**Action item A**: Using the article on the Hamish Macbeth television series, explain why the episode "West Coast Story" was left out of the DVD releases.
**Action item B**: Carry on the article about the Hamish Macbeth television series, picking up after its final sentence.

**Text under study**:
---+---

Hamish Macbeth is a Scottish mystery comedy-drama television series produced by BBC Scotland that aired from 26 March 1995 to 4 May 1997. It is loosely based on a series of mystery novels by M. C. Beaton (Marion Chesney). The series concerns a local police officer, Constable Hamish Macbeth, in the fictitious town of Lochdubh on the west coast of Scotland. The title character was played by Robert Carlyle. It consisted of three series, with the first two series containing six episodes and the third containing eight.

The series was released on DVD in the United Kingdom and the United States in 2005 and 2006, respectively, with the exception of the first series episode "West Coast Story". This was due to rights issues surrounding the episode's extensive use of excerpts from the 1961 film West Side Story.

Synopsis
Hamish Macbeth, a police constable in the Northern Constabulary, accompanied by his dog, a West Highland Terrier named Wee Jock (later another West Highland Terrier called Jock following Wee Jock's death), keeps the peace in the small town of Lochdubh (pronounced with the guttural 'ch' sound, LoCH-DOO).  Macbeth does this in his own way, without undue reliance on the letter of the law and with every intention of avoiding being promoted out of what is his ideal job. He strongly dislikes involvement from Inverness police, and sometimes his main work doesn't seem to be the capture of local very petty criminals, but to keep them away from prison and penalties.

The major running theme of the series is the tension caused by Hamish's attraction to both the journalist of the local newspaper, Isobel Sutherland and the aristocratic author Alexandra Maclean. Other themes include the clairvoyance of Hamish's friend and co-worker "TV John", John McIver, the not-so-secret romance between the school-teacher Esme Murray and the shopkeeper Rory Campbell, the volatile marriage of the publican Barney Meldrum and his wife Agnes, the schemes of the two Lachie MacCraes, father and son, the laid-back, pipe smoking Doc Brown, and Major Peregrine Maclean, father of Alexandra and aristocratic penniless widower.

---+---

**Source material**:
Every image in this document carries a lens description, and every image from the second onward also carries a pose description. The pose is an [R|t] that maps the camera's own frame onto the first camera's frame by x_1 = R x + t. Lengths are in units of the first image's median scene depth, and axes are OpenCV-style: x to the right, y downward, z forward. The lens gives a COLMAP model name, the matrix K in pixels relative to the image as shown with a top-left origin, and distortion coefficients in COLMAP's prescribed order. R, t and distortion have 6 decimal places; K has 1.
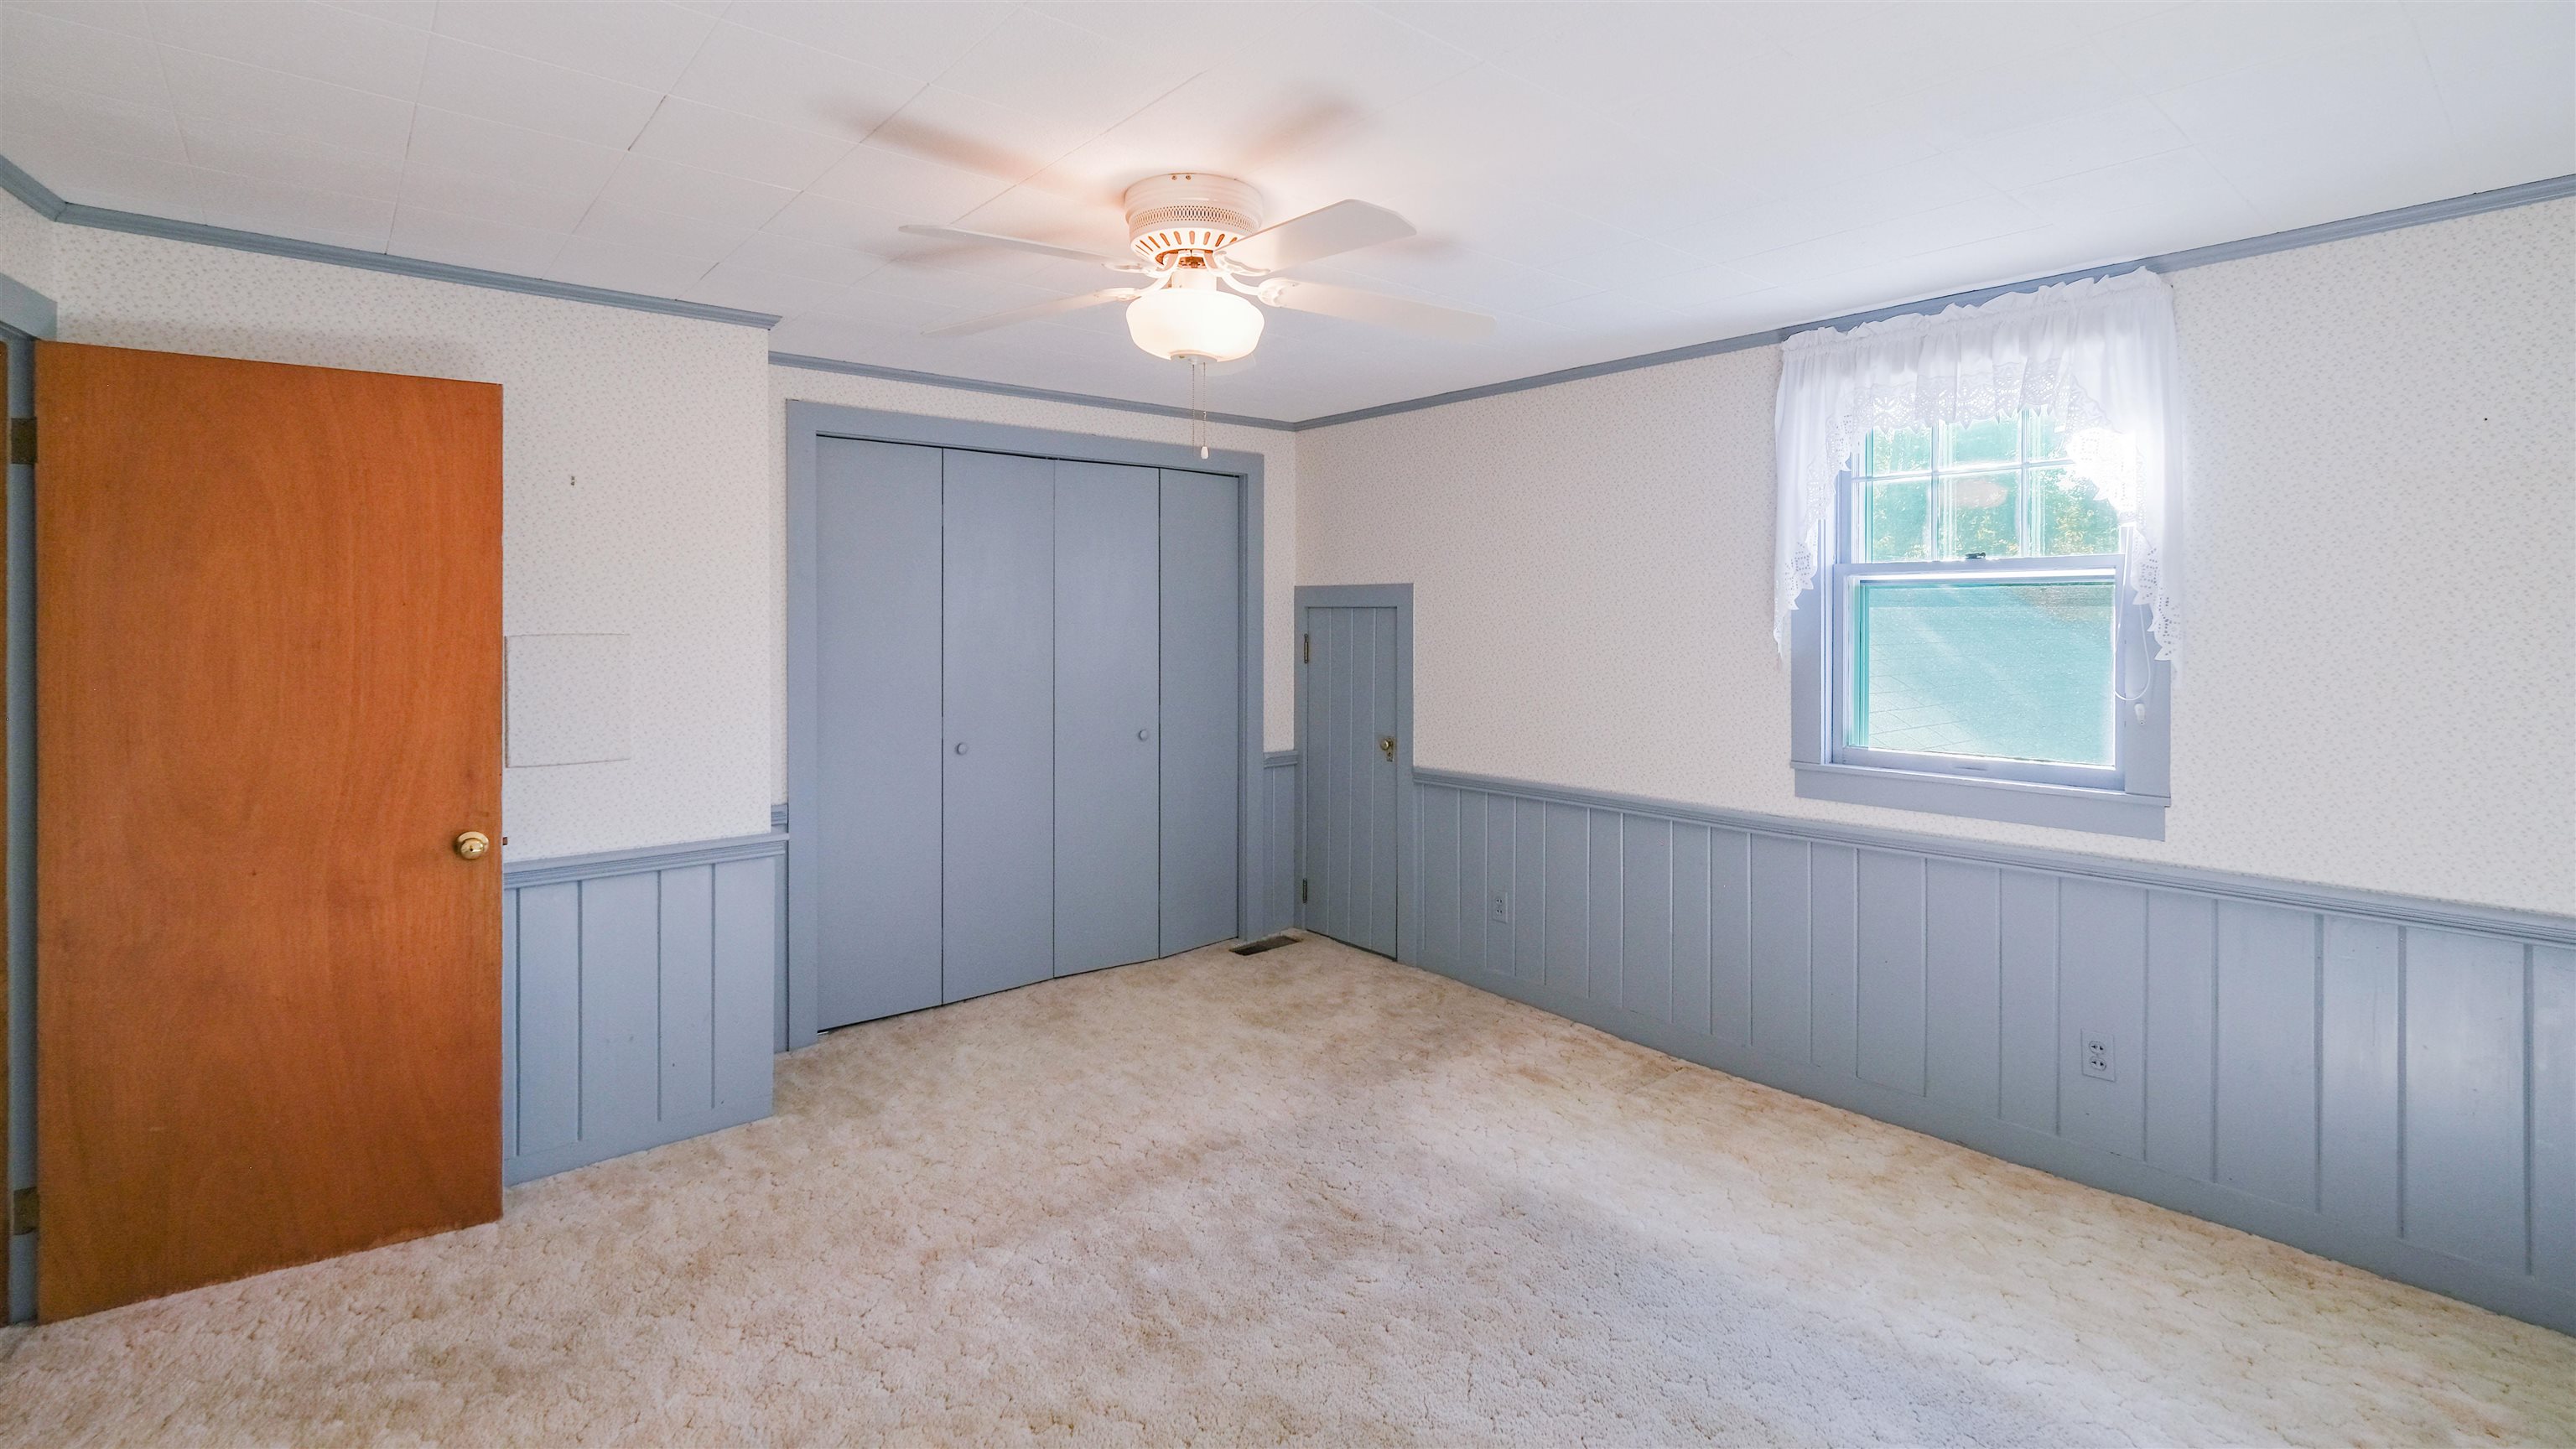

---+---

**Exercise result A**: It was omitted because of rights issues. The episode makes extensive use of excerpts from the 1961 film West Side Story.

**Exercise result B**:
The series was accompanied by the Gaelic music of John Lunn.

Production
The series was filmed on location in the village of Plockton, the town of Kyle of Lochalsh and the surrounding area. A map of the Lochdubh area shown in the episode "In Search of a Rose" places Lochdubh close to Toscaig, just to the north of Kyle of Lochalsh, with Lochdubh Island being part of the Crowlin Islands.

The series was directed mainly by Nicholas Renton, with Mandie Fletcher directing four episodes and Jonas Grimas directing two episodes in 1997.

Cast
 Robert Carlyle as PC Hamish Macbeth; A policeman in the village of Lochdubh, laid-back in dealing with the inhabitants' quirky ways. He works to avoid promotion or transfer, and is clearly more interested in keeping the peace than enforcing the letter of the law.
 Ralph Riach as John James McIver (pronounced "Mc-Eever"), AKA "TV John"; Hamish's friend and confidant who got his nickname because he was the first man in Lochdubh to have a television set. He manned the station when Hamish was away and was gifted with the sight.
 Shirley Henderson as Isobel Sutherland; A reporter on The Lochdubh Listener who is in love with Hamish. Hamish later realises his love for her, but their relationship remains largely unrequited. She temporarily left Lochdubh for a job in Glasgow, but later returns and starts a relationship with Hamish.
 Valerie Gogan as Alexandra "Alex" Maclean (Series 1–2); Major Maclean's daughter, a novelist who has an on/off relationship with Hamish. She breaks up with Hamish after discovering that he no longer has feelings for her, and is actually in love with Isobel. She then attempts to leave Lochdubh, but falls down a muddy cliff and dies.
 Barbara Rafferty as Agnes Meldrum; a landlady who runs the local pub with her husband, Barney. It is later revealed that when she was 16, she had a son named Gavin, whom she gave up for adoption. He later reunites with her.
 Stuart McGugan as Bernard Keir Hardy "Barney" Meldrum; the local publican, an "incomer" from Glasgow.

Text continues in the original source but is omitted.